#### [Task instructions]
Can you reproduce, word for word, every line of text in the items below, leaving the pictures out of your answer?

#### [Data for analysis]
+ + + +

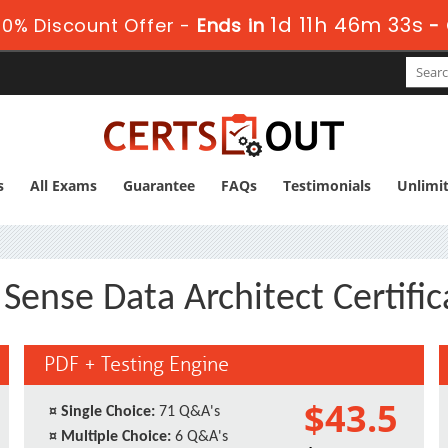
1d 11h 46m 32s
0% Discount Offer -
Ends in
-
s
All Exams
Guarantee
FAQs
Testimonials
Unlimi
Sense Data Architect Certif
PDF + Testing Engine
$43.5
¤
Single Choice:
71 Q&A's
¤
Multiple Choice:
6 Q&A's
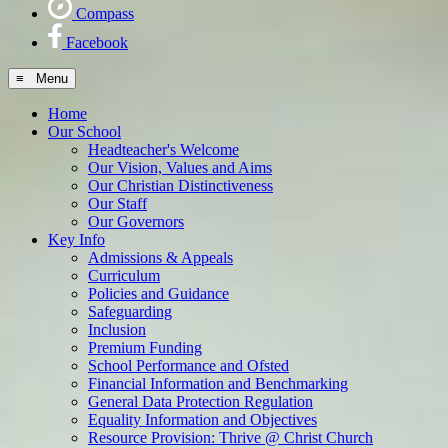
Compass
Facebook
≡ Menu
Home
Our School
Headteacher's Welcome
Our Vision, Values and Aims
Our Christian Distinctiveness
Our Staff
Our Governors
Key Info
Admissions & Appeals
Curriculum
Policies and Guidance
Safeguarding
Inclusion
Premium Funding
School Performance and Ofsted
Financial Information and Benchmarking
General Data Protection Regulation
Equality Information and Objectives
Resource Provision: Thrive @ Christ Church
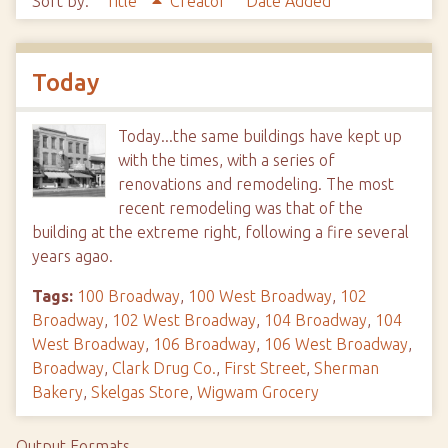
Sort by:
Title
Creator
Date Added
Today
Today...the same buildings have kept up
with the times, with a series of
renovations and remodeling. The most
recent remodeling was that of the
building at the extreme right, following a fire several
years agao.
Tags:
100 Broadway
,
100 West Broadway
,
102
Broadway
,
102 West Broadway
,
104 Broadway
,
104
West Broadway
,
106 Broadway
,
106 West Broadway
,
Broadway
,
Clark Drug Co.
,
First Street
,
Sherman
Bakery
,
Skelgas Store
,
Wigwam Grocery
Output Formats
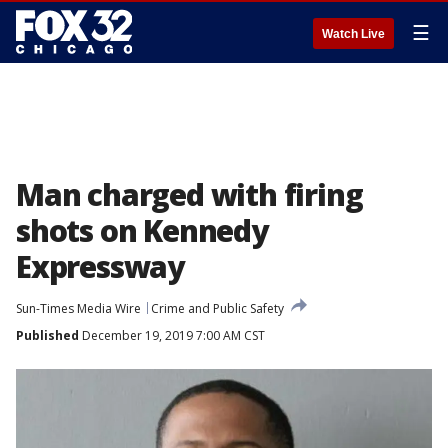
☰
Watch Live
Man charged with firing
shots on Kennedy
Expressway
Sun-Times Media Wire
Crime and Public Safety
Published
December 19, 2019 7:00 AM CST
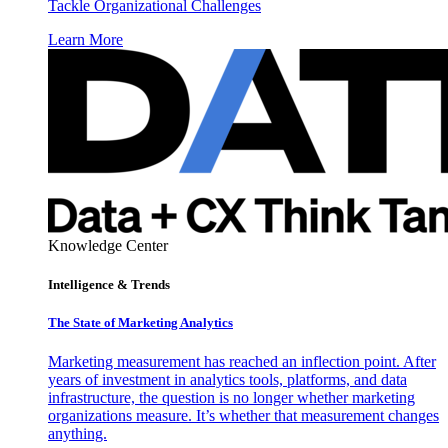
Tackle Organizational Challenges
Learn More
Knowledge Center
Intelligence & Trends
The State of Marketing Analytics
Marketing measurement has reached an inflection point. After
years of investment in analytics tools, platforms, and data
infrastructure, the question is no longer whether marketing
organizations measure. It’s whether that measurement changes
anything.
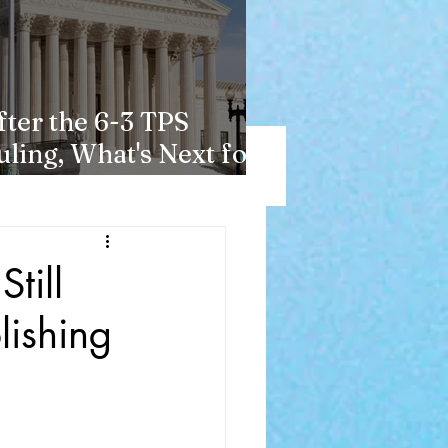
fter the 6-3 TPS
uling, What's Next for
aitians?
till
lishing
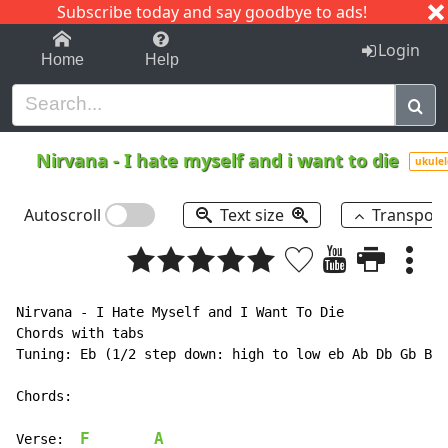
Subscribe today and say goodbye to ads!
1-9
A
B
C
D
E
F
G
H
I
J
K
Login
Home
Help
Nirvana
-
I hate myself and i want to die
ukulel
Autoscroll
Text size
Transpos
Nirvana 
-
 I Hate Myself and I Want To Die

Chords with tabs

Tuning: Eb (1/2 step down: high to low eb Ab Db Gb Bb 
Chords:

F
A
Verse:  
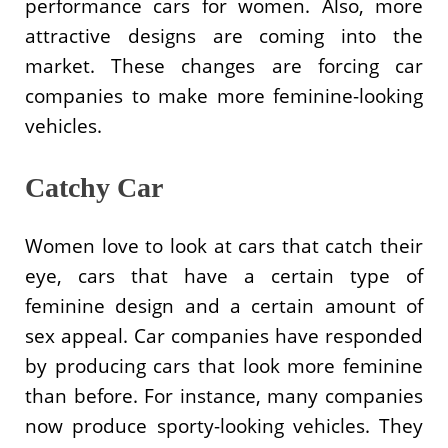
performance cars for women. Also, more
attractive designs are coming into the
market. These changes are forcing car
companies to make more feminine-looking
vehicles.
Catchy Car
Women love to look at cars that catch their
eye, cars that have a certain type of
feminine design and a certain amount of
sex appeal. Car companies have responded
by producing cars that look more feminine
than before. For instance, many companies
now produce sporty-looking vehicles. They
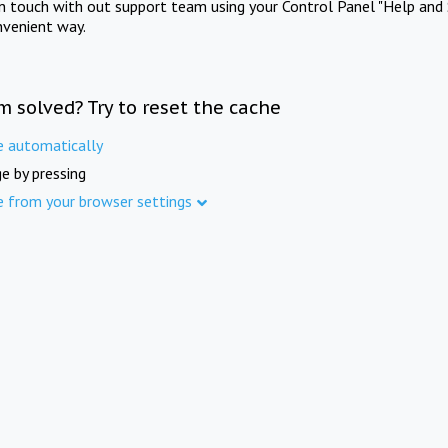
in touch with out support team using your Control Panel "Help and 
nvenient way.
m solved? Try to reset the cache
e automatically
e by pressing
e from your browser settings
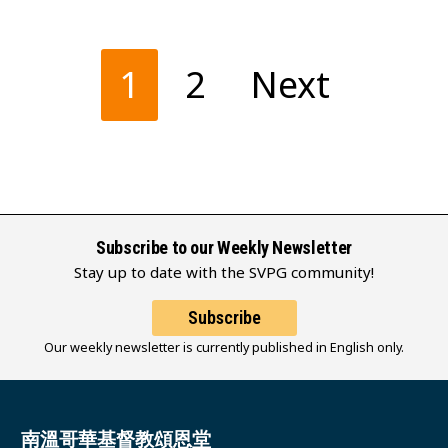
Posts
1
2
Next
pagination
Subscribe to our Weekly Newsletter
Stay up to date with the SVPG community!
Subscribe
Our weekly newsletter is currently published in English only.
南溫哥華基督教頌恩堂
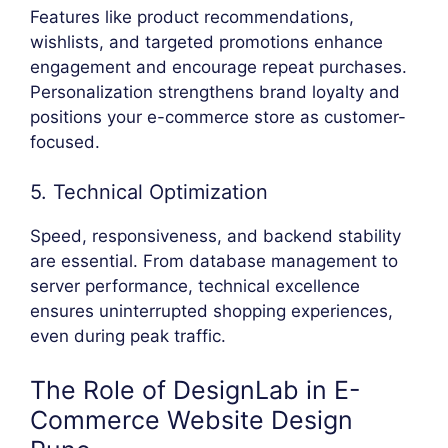
Features like product recommendations,
wishlists, and targeted promotions enhance
engagement and encourage repeat purchases.
Personalization strengthens brand loyalty and
positions your e-commerce store as customer-
focused.
5. Technical Optimization
Speed, responsiveness, and backend stability
are essential. From database management to
server performance, technical excellence
ensures uninterrupted shopping experiences,
even during peak traffic.
The Role of DesignLab in E-
Commerce Website Design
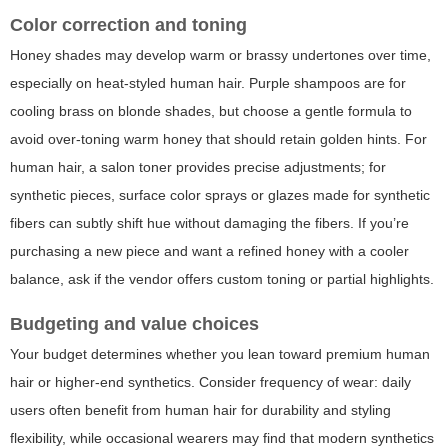
Color correction and toning
Honey shades may develop warm or brassy undertones over time,
especially on heat-styled human hair. Purple shampoos are for
cooling brass on blonde shades, but choose a gentle formula to
avoid over-toning warm honey that should retain golden hints. For
human hair, a salon toner provides precise adjustments; for
synthetic pieces, surface color sprays or glazes made for synthetic
fibers can subtly shift hue without damaging the fibers. If you’re
purchasing a new piece and want a refined honey with a cooler
balance, ask if the vendor offers custom toning or partial highlights.
Budgeting and value choices
Your budget determines whether you lean toward premium human
hair or higher-end synthetics. Consider frequency of wear: daily
users often benefit from human hair for durability and styling
flexibility, while occasional wearers may find that modern synthetics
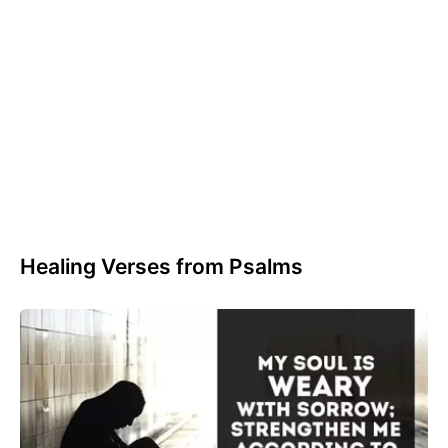
Healing Verses from Psalms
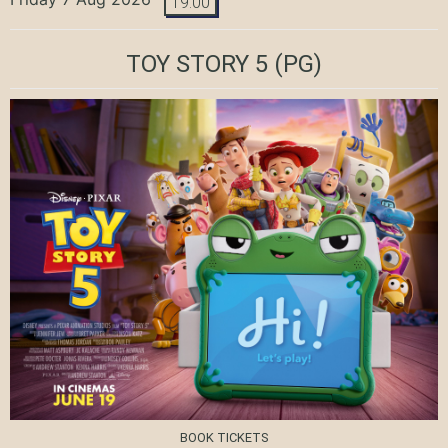
19:00
TOY STORY 5
(PG)
BOOK TICKETS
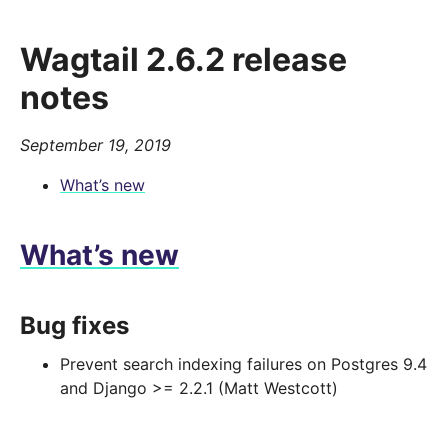
Wagtail 2.6.2 release
notes
September 19, 2019
What’s new
What’s new
Bug fixes
Prevent search indexing failures on Postgres 9.4
and Django >= 2.2.1 (Matt Westcott)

+ + + +

#### [Solution to this exercise]
1d 11h 46m 32s
0% Discount Offer -
Ends in
-
s
All Exams
Guarantee
FAQs
Testimonials
Unlimi
Sense Data Architect Certif
PDF + Testing Engine
$43.5
¤
Single Choice:
71 Q&A's
¤
Multiple Choice:
6 Q&A's
Compass
Facebook
≡ Menu
Home
Our School
Headteacher's Welcome
Our Vision, Values and Aims
Our Christian Distinctiveness
Our Staff
Our Governors
Key Info
Admissions & Appeals
Curriculum
Policies and Guidance
Safeguarding
Inclusion
Premium Funding
School Performance and Ofsted
Financial Information and Benchmarking
General Data Protection Regulation
Equality Information and Objectives
Resource Provision: Thrive @ Christ Church
Sort by:
Title
Creator
Date Added
Today
Today...the same buildings have kept up
with the times, with a series of
renovations and remodeling. The most
recent remodeling was that of the
building at the extreme right, following a fire several
years agao.
Tags:
100 Broadway
,
100 West Broadway
,
102
Broadway
,
102 West Broadway
,
104 Broadway
,
104
West Broadway
,
106 Broadway
,
106 West Broadway
,
Broadway
,
Clark Drug Co.
,
First Street
,
Sherman
Bakery
,
Skelgas Store
,
Wigwam Grocery
Output Formats
☰
Watch Live
Man charged with firing
shots on Kennedy
Expressway
Sun-Times Media Wire
Crime and Public Safety
Published
December 19, 2019 7:00 AM CST
Tackle Organizational Challenges
Learn More
Knowledge Center
Intelligence & Trends
The State of Marketing Analytics
Marketing measurement has reached an inflection point. After
years of investment in analytics tools, platforms, and data
infrastructure, the question is no longer whether marketing
organizations measure. It’s whether that measurement changes
anything.
fter the 6-3 TPS
uling, What's Next for
aitians?
till
lishing
Subscribe today and say goodbye to ads!
1-9
A
B
C
D
E
F
G
H
I
J
K
Login
Home
Help
Nirvana
-
I hate myself and i want to die
ukulel
Autoscroll
Text size
Transpos
Nirvana 
-
 I Hate Myself and I Want To Die

Chords with tabs

Tuning: Eb (1/2 step down: high to low eb Ab Db Gb Bb 
Chords:

F
A
Verse:  
performance cars for women. Also, more
attractive designs are coming into the
market. These changes are forcing car
companies to make more feminine-looking
vehicles.
Catchy Car
Women love to look at cars that catch their
eye, cars that have a certain type of
feminine design and a certain amount of
sex appeal. Car companies have responded
by producing cars that look more feminine
than before. For instance, many companies
now produce sporty-looking vehicles. They
in touch with out support team using your Control Panel "Help and 
nvenient way.
m solved? Try to reset the cache
e automatically
e by pressing
e from your browser settings
Posts
1
2
Next
pagination
Subscribe to our Weekly Newsletter
Stay up to date with the SVPG community!
Subscribe
Our weekly newsletter is currently published in English only.
南溫哥華基督教頌恩堂
Features like product recommendations,
wishlists, and targeted promotions enhance
engagement and encourage repeat purchases.
Personalization strengthens brand loyalty and
positions your e-commerce store as customer-
focused.
5. Technical Optimization
Speed, responsiveness, and backend stability
are essential. From database management to
server performance, technical excellence
ensures uninterrupted shopping experiences,
even during peak traffic.
The Role of DesignLab in E-
Commerce Website Design
Color correction and toning
Honey shades may develop warm or brassy undertones over time,
especially on heat-styled human hair. Purple shampoos are for
cooling brass on blonde shades, but choose a gentle formula to
avoid over-toning warm honey that should retain golden hints. For
human hair, a salon toner provides precise adjustments; for
synthetic pieces, surface color sprays or glazes made for synthetic
fibers can subtly shift hue without damaging the fibers. If you’re
purchasing a new piece and want a refined honey with a cooler
balance, ask if the vendor offers custom toning or partial highlights.
Budgeting and value choices
Your budget determines whether you lean toward premium human
hair or higher-end synthetics. Consider frequency of wear: daily
users often benefit from human hair for durability and styling
flexibility, while occasional wearers may find that modern synthetics
Healing Verses from Psalms
19:00
TOY STORY 5
(PG)
BOOK TICKETS
Wagtail 2.6.2 release
notes
September 19, 2019
What’s new
What’s new
Bug fixes
Prevent search indexing failures on Postgres 9.4
and Django >= 2.2.1 (Matt Westcott)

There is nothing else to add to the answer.